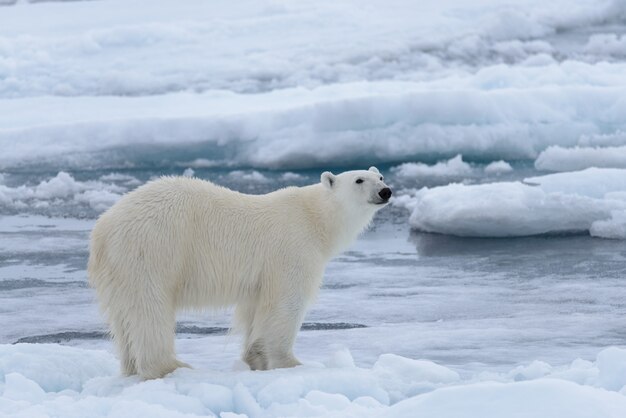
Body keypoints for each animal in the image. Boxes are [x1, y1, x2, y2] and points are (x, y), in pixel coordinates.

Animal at [88, 167, 390, 378]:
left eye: (380, 176)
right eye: (359, 180)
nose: (385, 191)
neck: (315, 218)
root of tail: (103, 228)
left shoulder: (259, 276)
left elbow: (254, 309)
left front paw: (255, 357)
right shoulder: (292, 250)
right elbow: (286, 303)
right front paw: (291, 363)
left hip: (119, 270)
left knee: (123, 318)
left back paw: (131, 366)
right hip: (153, 249)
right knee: (149, 308)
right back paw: (172, 366)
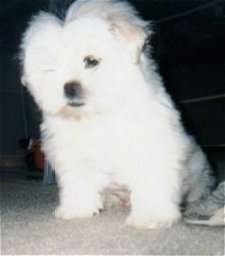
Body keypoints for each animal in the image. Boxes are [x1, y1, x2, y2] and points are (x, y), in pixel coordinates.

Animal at [20, 0, 214, 228]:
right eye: (51, 69)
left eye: (91, 61)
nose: (69, 87)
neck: (100, 114)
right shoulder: (72, 154)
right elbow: (78, 181)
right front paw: (77, 209)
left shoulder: (151, 146)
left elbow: (152, 181)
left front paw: (151, 216)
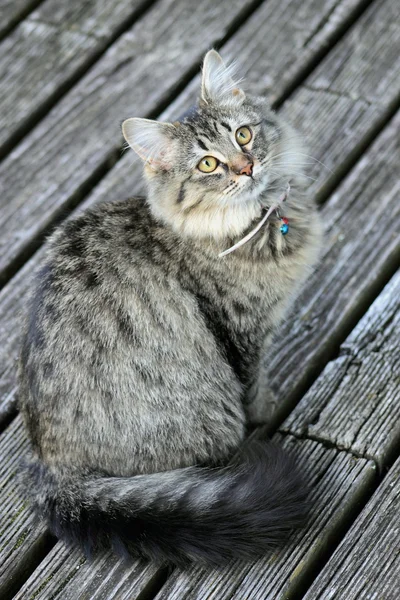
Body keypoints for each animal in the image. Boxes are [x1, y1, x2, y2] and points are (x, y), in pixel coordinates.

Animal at [18, 49, 322, 564]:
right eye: (208, 164)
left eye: (243, 135)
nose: (245, 167)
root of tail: (52, 466)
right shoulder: (241, 334)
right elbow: (255, 387)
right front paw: (269, 410)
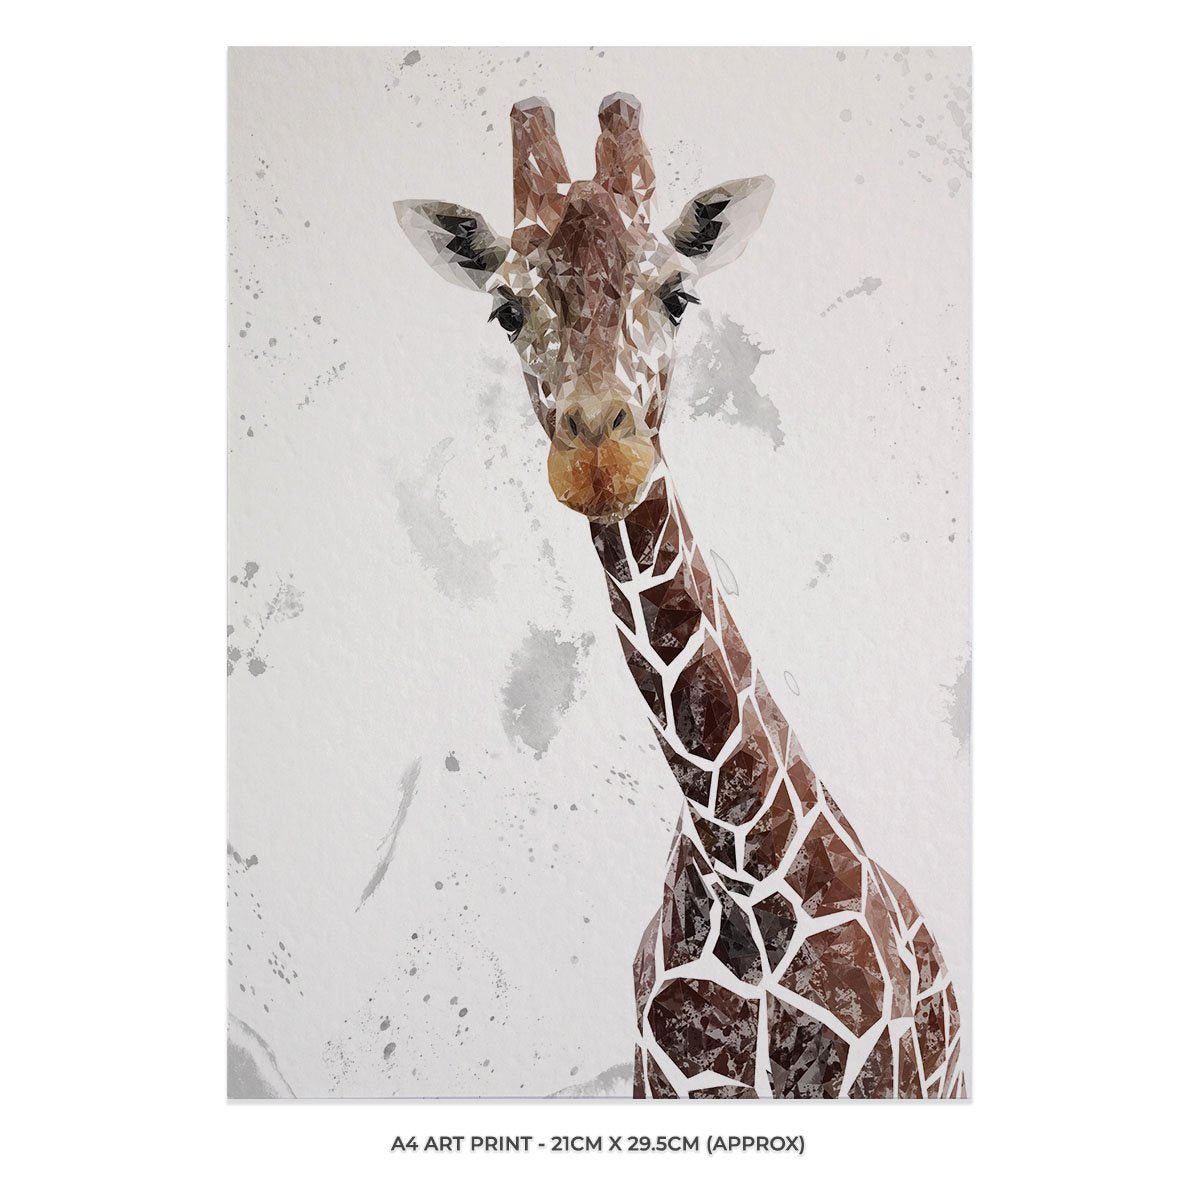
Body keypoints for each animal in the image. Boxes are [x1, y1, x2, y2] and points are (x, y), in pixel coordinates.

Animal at [394, 94, 967, 1099]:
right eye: (506, 309)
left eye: (678, 295)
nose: (598, 452)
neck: (742, 870)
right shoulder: (663, 1085)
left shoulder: (881, 1080)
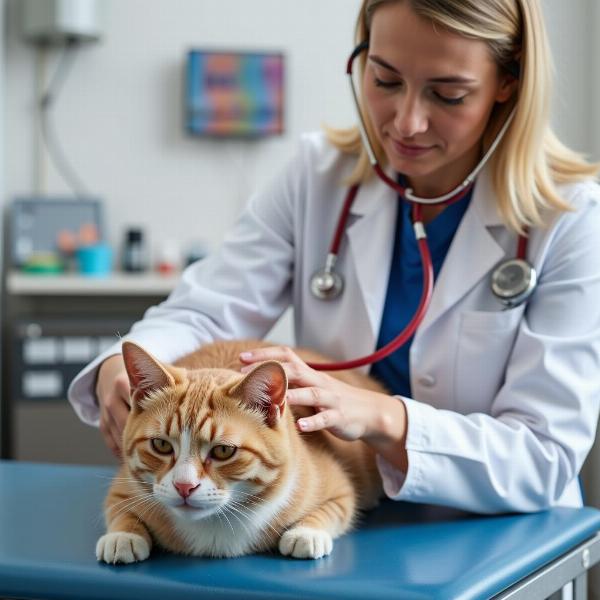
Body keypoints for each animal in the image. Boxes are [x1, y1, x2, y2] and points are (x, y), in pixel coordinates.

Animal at [95, 342, 384, 564]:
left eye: (223, 450)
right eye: (162, 445)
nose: (184, 487)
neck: (214, 525)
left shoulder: (341, 489)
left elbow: (335, 510)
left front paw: (306, 533)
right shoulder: (122, 486)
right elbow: (119, 509)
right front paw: (123, 536)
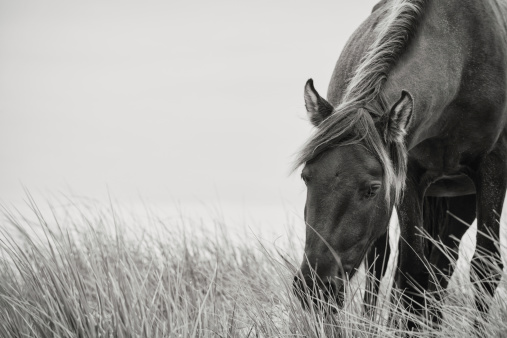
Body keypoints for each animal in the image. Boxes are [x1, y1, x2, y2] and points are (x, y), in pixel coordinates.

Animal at [292, 0, 507, 328]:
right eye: (306, 177)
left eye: (372, 188)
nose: (314, 287)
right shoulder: (409, 178)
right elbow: (411, 272)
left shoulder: (492, 168)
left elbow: (485, 267)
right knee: (389, 262)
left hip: (462, 199)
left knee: (442, 263)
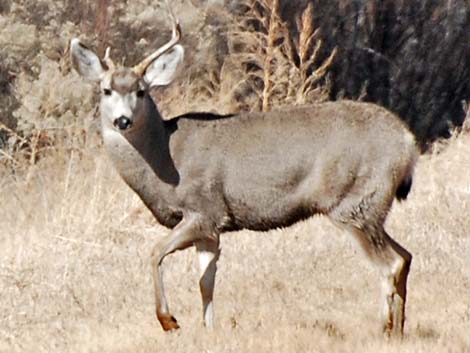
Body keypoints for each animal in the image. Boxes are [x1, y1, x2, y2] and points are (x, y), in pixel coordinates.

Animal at [70, 1, 418, 336]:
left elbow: (155, 252)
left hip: (353, 203)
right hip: (371, 208)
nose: (122, 120)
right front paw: (209, 330)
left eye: (141, 90)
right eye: (106, 90)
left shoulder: (204, 210)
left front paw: (169, 320)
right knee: (405, 256)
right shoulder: (210, 231)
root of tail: (407, 142)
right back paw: (399, 330)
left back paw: (382, 328)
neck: (166, 158)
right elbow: (206, 282)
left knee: (390, 265)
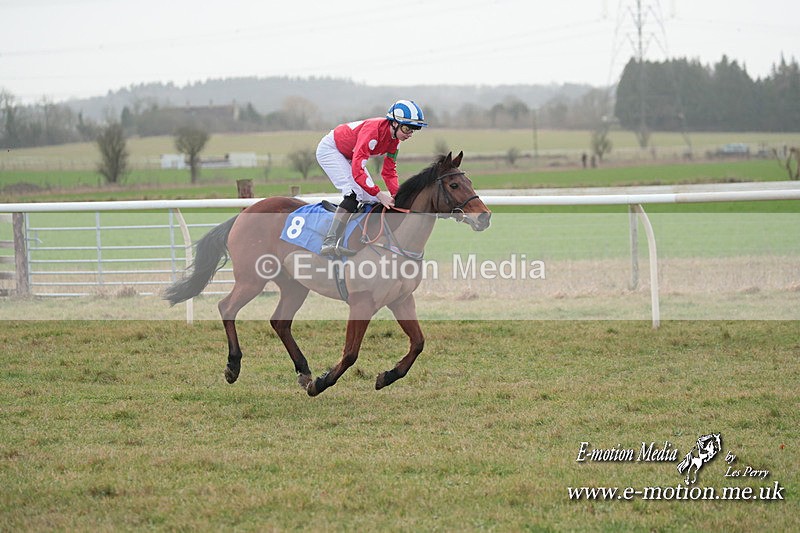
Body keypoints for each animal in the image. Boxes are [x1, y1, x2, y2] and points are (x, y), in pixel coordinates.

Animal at [165, 152, 491, 396]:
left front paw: (385, 376)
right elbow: (350, 352)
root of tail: (244, 213)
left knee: (279, 321)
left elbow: (418, 343)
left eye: (469, 181)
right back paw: (234, 367)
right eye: (454, 186)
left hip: (294, 285)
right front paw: (322, 383)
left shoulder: (401, 300)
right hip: (252, 278)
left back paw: (303, 371)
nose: (485, 217)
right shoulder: (361, 303)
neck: (394, 240)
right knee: (227, 307)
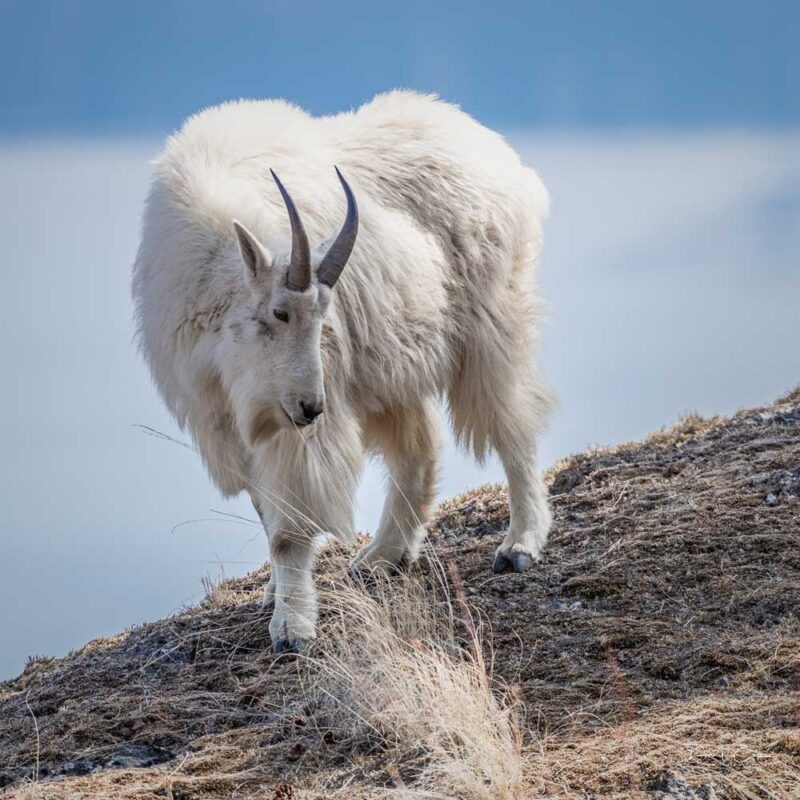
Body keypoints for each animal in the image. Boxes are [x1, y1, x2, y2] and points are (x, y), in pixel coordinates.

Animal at [133, 90, 556, 652]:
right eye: (280, 313)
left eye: (322, 315)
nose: (312, 406)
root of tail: (501, 156)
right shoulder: (228, 417)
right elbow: (265, 511)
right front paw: (275, 595)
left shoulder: (294, 429)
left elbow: (288, 529)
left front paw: (292, 628)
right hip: (395, 359)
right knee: (418, 449)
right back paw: (383, 556)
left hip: (492, 324)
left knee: (513, 423)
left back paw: (519, 545)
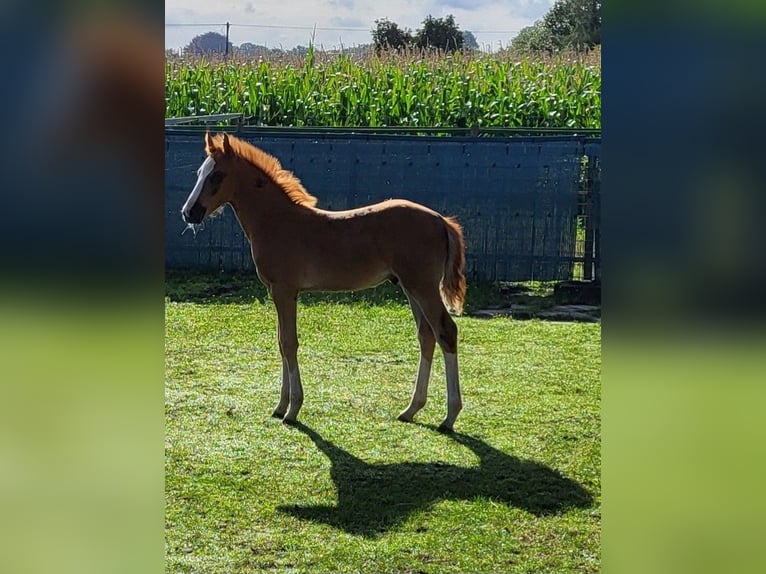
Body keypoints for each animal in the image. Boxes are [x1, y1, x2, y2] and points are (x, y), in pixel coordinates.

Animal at [182, 134, 468, 432]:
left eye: (217, 175)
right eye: (200, 173)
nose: (189, 213)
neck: (277, 221)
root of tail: (441, 220)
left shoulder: (285, 290)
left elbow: (289, 343)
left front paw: (292, 409)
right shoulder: (276, 292)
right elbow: (281, 343)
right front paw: (280, 405)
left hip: (423, 287)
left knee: (446, 332)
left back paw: (449, 416)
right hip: (410, 287)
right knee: (426, 335)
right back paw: (411, 409)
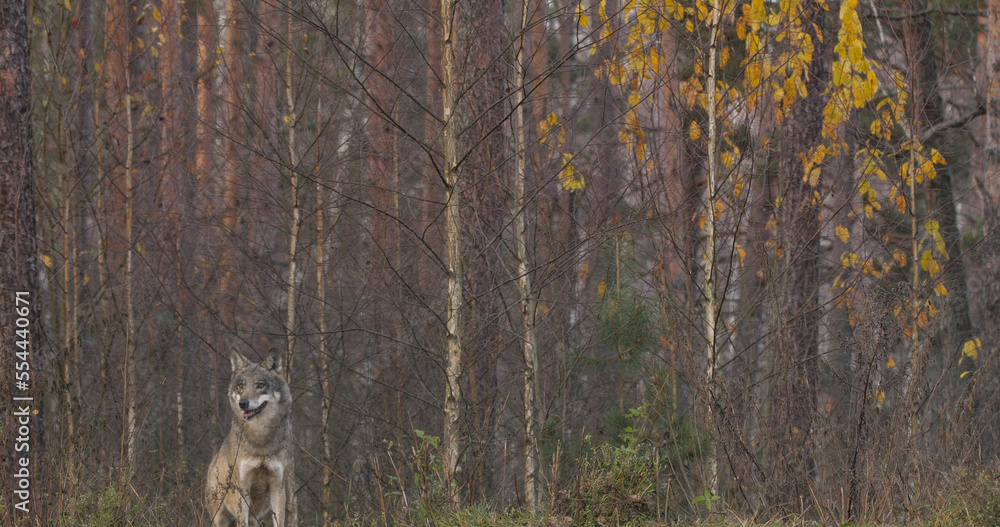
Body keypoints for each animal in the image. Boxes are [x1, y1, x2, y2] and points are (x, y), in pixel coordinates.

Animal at [206, 349, 296, 527]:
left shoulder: (278, 487)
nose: (243, 403)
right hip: (219, 516)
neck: (260, 438)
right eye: (241, 385)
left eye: (260, 385)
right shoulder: (242, 489)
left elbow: (279, 521)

● ● ● ●

**Exercise**. The listing should be transcribed in full, exactly, and without its pictures.

**Output of the exercise**.
Body keypoints for each animal in the image. Boxes are [x1, y1, x2, y2] and points are (x, y), in pixel coordinates.

Animal at [88, 167, 390, 378]:
left eye: (380, 176)
right eye: (359, 180)
nose: (385, 191)
neck: (315, 218)
root of tail: (103, 228)
left shoulder: (259, 276)
left elbow: (254, 309)
left front paw: (255, 357)
right shoulder: (292, 250)
right elbow: (286, 303)
right front paw: (291, 363)
left hip: (119, 270)
left knee: (123, 318)
left back paw: (131, 366)
right hip: (153, 249)
right knee: (149, 308)
right back paw: (172, 366)
Body keypoints for each animal in the image. Boxes are [x1, y1, x2, y2] and points are (x, y), in pixel coordinates.

Animal at [20, 0, 214, 228]:
right eye: (51, 69)
left eye: (91, 61)
nose: (69, 87)
neck: (100, 114)
right shoulder: (72, 154)
right elbow: (78, 181)
right front paw: (77, 209)
left shoulder: (151, 146)
left elbow: (152, 181)
left front paw: (151, 216)
Body keypoints for each animal in the image. Boxes are [x1, y1, x2, y2] and points are (x, y), in pixel coordinates.

Animal at [18, 49, 322, 564]:
right eye: (208, 164)
left eye: (243, 135)
nose: (245, 167)
root of tail: (52, 466)
right shoulder: (241, 334)
right elbow: (255, 387)
right front paw: (269, 410)
Body keypoints for each animal in the image. Boxes are [x1, y1, x2, y2] and points are (x, y), in pixel coordinates.

Animal at [394, 94, 967, 1099]:
right eye: (506, 309)
left eye: (678, 295)
nose: (598, 452)
neck: (742, 870)
right shoulder: (663, 1085)
left shoulder: (881, 1080)
Body keypoints for each animal in the image. Boxes are [x1, y1, x2, y2] and points are (x, y), in pixel coordinates.

Animal at [95, 342, 384, 564]:
left eye: (223, 450)
right eye: (162, 445)
nose: (184, 487)
neck: (214, 525)
left shoulder: (341, 489)
left elbow: (335, 510)
left front paw: (306, 533)
right shoulder: (122, 486)
right elbow: (119, 509)
right front paw: (123, 536)
Body keypoints for each animal in the image. Boxes are [x1, y1, x2, y2] and points are (x, y), in pixel coordinates.

Animal at [292, 0, 507, 328]:
right eye: (306, 177)
left eye: (372, 188)
nose: (314, 287)
right shoulder: (409, 178)
right elbow: (411, 272)
left shoulder: (492, 168)
left elbow: (485, 267)
right knee: (389, 262)
left hip: (462, 199)
left knee: (442, 263)
Body keypoints for each animal in the image. Boxes are [x1, y1, x2, y2] and points are (x, y), in pixel coordinates.

Animal at [70, 1, 418, 336]:
left elbow: (155, 252)
left hip: (353, 203)
right hip: (371, 208)
nose: (122, 120)
right front paw: (209, 330)
left eye: (141, 90)
right eye: (106, 90)
left shoulder: (204, 210)
left front paw: (169, 320)
right knee: (405, 256)
right shoulder: (210, 231)
root of tail: (407, 142)
right back paw: (399, 330)
left back paw: (382, 328)
neck: (166, 158)
right elbow: (206, 282)
left knee: (390, 265)
Body keypoints for each animal in the image. Boxes are [x1, y1, x2, y2] and points are (x, y), in pixel coordinates.

Animal at [165, 152, 491, 396]:
left front paw: (385, 376)
right elbow: (350, 352)
root of tail: (244, 213)
left knee: (279, 321)
left elbow: (418, 343)
left eye: (469, 181)
right back paw: (234, 367)
right eye: (454, 186)
left hip: (294, 285)
right front paw: (322, 383)
left shoulder: (401, 300)
right hip: (252, 278)
left back paw: (303, 371)
nose: (485, 217)
right shoulder: (361, 303)
neck: (394, 240)
right knee: (227, 307)
Body keypoints for each animal in the image. Boxes are [x1, y1, x2, y2] and points are (x, y), in pixel coordinates.

Animal at [133, 90, 556, 652]:
right eye: (280, 313)
left eye: (322, 315)
nose: (312, 406)
root of tail: (501, 156)
right shoulder: (228, 417)
right elbow: (265, 511)
right front paw: (275, 595)
left shoulder: (294, 429)
left elbow: (288, 529)
left front paw: (292, 628)
right hip: (395, 359)
right knee: (418, 449)
right back paw: (383, 556)
left hip: (492, 324)
left knee: (513, 423)
left back paw: (519, 545)
Body keypoints for each animal in the image. Boxes are [x1, y1, x2, y2] and points are (x, y), in pixel coordinates.

Animal at [182, 134, 468, 432]:
left eye: (217, 175)
right eye: (200, 173)
nose: (189, 213)
neck: (277, 221)
root of tail: (441, 220)
left shoulder: (285, 290)
left elbow: (289, 343)
left front paw: (292, 409)
right shoulder: (276, 292)
right elbow: (281, 343)
right front paw: (280, 405)
left hip: (423, 287)
left knee: (446, 332)
left back paw: (449, 416)
right hip: (410, 287)
right knee: (426, 335)
right back paw: (411, 409)
Body keypoints for each animal in the image. Boxes are [x1, y1, x2, y2] and points are (x, y), in pixel coordinates.

Animal at [206, 349, 296, 527]:
left shoulder: (278, 487)
nose: (243, 403)
right hip: (219, 516)
neck: (260, 438)
right eye: (241, 385)
left eye: (260, 385)
right shoulder: (242, 489)
left elbow: (279, 521)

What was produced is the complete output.